The value of publishing negative results, as an important piece of a scientific puzzle, has recently been recognized by the scientific community. However, insufficient appreciation of their importance and the lack of a formal framework for reporting them has hindered their inclusion in the scientific literature. Discussing failed attempts in variant detection cases and how they could have been prevented may effectively demonstrate the educational and scientific value of reviewing negative results, especially when they enhance awareness about technical challenges and genome complexity.

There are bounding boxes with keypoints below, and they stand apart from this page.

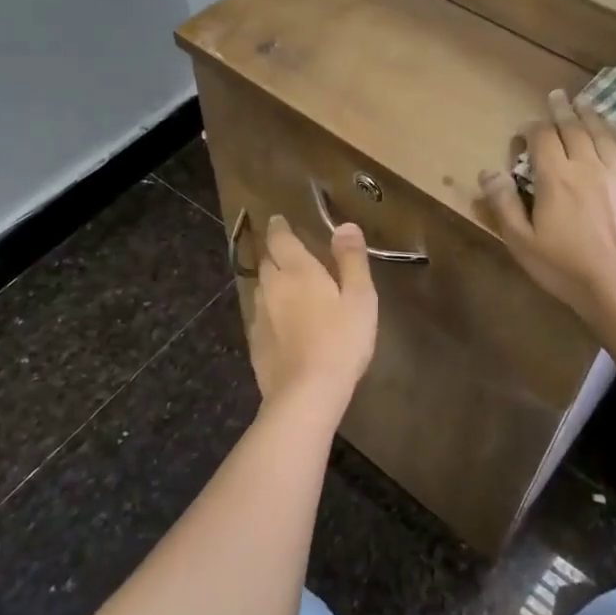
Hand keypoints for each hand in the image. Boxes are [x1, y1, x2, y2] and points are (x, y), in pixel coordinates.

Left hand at [248, 216, 377, 430]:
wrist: (306, 394)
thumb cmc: (340, 341)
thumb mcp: (359, 298)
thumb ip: (351, 259)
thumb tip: (344, 225)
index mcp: (297, 271)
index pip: (280, 239)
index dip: (279, 227)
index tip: (278, 220)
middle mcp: (272, 287)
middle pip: (267, 261)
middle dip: (274, 252)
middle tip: (286, 251)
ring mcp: (259, 316)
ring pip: (261, 288)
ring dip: (271, 281)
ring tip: (285, 284)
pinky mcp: (256, 343)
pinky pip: (260, 315)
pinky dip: (270, 310)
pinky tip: (281, 323)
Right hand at [479, 91, 615, 331]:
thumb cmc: (565, 269)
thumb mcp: (522, 242)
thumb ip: (504, 204)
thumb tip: (487, 172)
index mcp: (556, 178)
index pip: (542, 138)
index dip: (532, 127)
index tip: (526, 127)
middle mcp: (587, 166)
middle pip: (573, 128)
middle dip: (562, 110)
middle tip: (557, 95)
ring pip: (601, 133)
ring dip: (590, 114)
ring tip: (583, 102)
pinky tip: (612, 129)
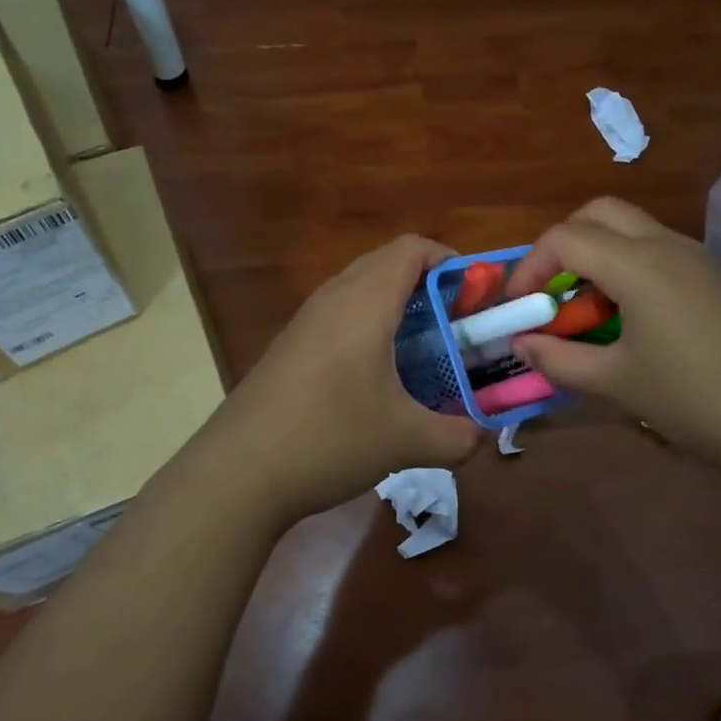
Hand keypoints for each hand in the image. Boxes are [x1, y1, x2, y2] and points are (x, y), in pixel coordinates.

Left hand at [197, 235, 483, 523]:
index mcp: (365, 301)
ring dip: (395, 308)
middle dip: (427, 285)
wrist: (238, 471)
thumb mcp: (407, 441)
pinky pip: (337, 318)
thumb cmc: (330, 437)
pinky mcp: (289, 348)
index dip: (450, 261)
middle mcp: (332, 298)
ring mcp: (304, 322)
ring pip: (358, 291)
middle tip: (455, 325)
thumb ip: (458, 437)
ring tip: (423, 351)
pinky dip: (367, 329)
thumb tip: (482, 436)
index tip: (475, 296)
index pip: (412, 249)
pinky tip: (377, 378)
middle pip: (386, 264)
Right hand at [505, 198, 720, 465]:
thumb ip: (559, 359)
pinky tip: (627, 322)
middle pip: (598, 214)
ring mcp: (696, 259)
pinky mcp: (714, 279)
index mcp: (638, 263)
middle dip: (562, 246)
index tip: (518, 307)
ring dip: (595, 257)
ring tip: (584, 313)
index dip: (530, 267)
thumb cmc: (695, 398)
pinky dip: (625, 269)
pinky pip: (656, 253)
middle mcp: (666, 245)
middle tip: (550, 294)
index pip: (565, 237)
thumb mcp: (616, 383)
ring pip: (630, 231)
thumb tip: (521, 345)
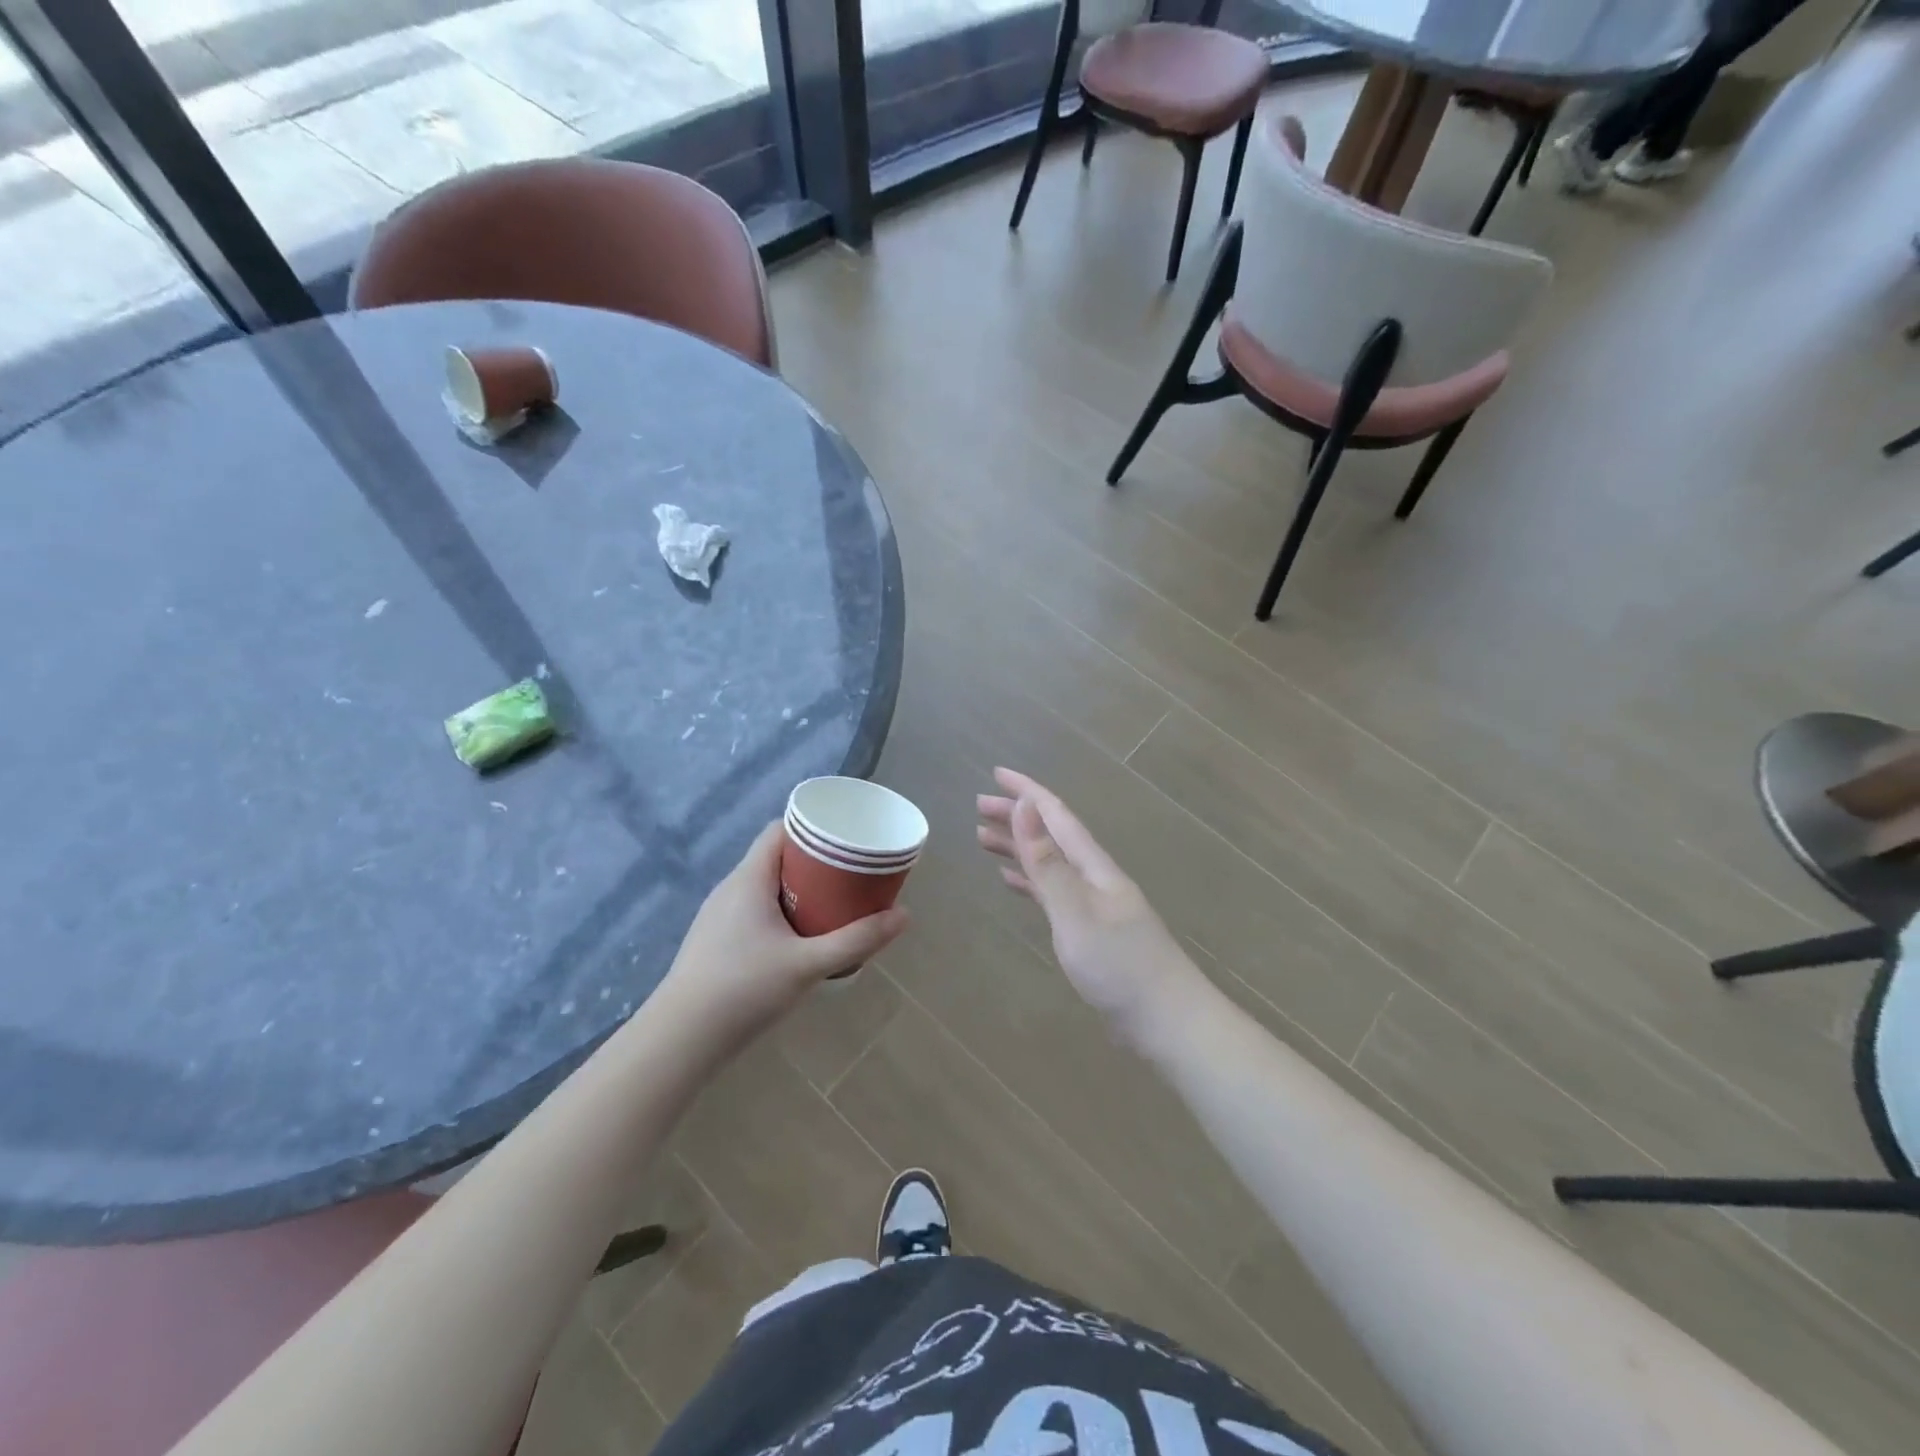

A similar point was made in an exome sequencing study of an autosomal recessive retinitis pigmentosa (RP) by Tucker et al.3 that exemplified how an important finding could have escaped detection because of a technical challenge.4 Initially, the authors prioritized homozygous variants, but none were detected. The attention was then shifted to a lower priority gene list with plausible variants, including MAK, which presumably harbored two different variants in one exon. Surprisingly, PCR amplification and Sanger sequencing of this exon revealed a homozygous insertion of a 353-bp Alu repeat as the disease-causing variant. This homozygous insertion was not initially captured by the exome sequencing analysis because repeat sequences were trimmed off by the analysis algorithm, and would have remained undetected had the PCR not been performed. This unexpected variant discovery highlights that even advanced genomic methods are not impeccable; adopting them routinely to guide patients’ care requires improving analytical methods and human polymorphism databases to enhance detection of pathogenic variants.3 It also highlights the need to use complementary approaches to identify variants undetected by NGS, particularly those embedded in regions containing a highly repetitive sequence, as shown by Huang et al.5

In addition to technical problems, human errors may also contribute to cases of overlooked variants.6 In the case of DFNA37, a polymorphic deletion in a repeat sequence adjacent to the splice-site variant prevented variant detection using a forward PCR primer. This variant could have been easily uncovered if in addition to a forward primer we had also used a reverse primer.

While many scientific discoveries happen as a result of unexpected observations, it is alarming how often discovery of a variant may be delayed when genome complexity is intertwined with human errors. With this in mind, the DFNA37 story, as well as the RP example, highlight several key learning points: (1) never ignore ambiguous observations because they may be a clue to scientific discoveries; (2) do not easily dismiss unexpected PCR results as artifacts, without further investigation; and (3) do not underestimate the complexity of the genome or limitations of molecular techniques. Sometimes we need to put more faith in unexpected observations and use complementary approaches, such as visual inspections, to overcome the technical and knowledge-based limitations inherent in gene discoveries.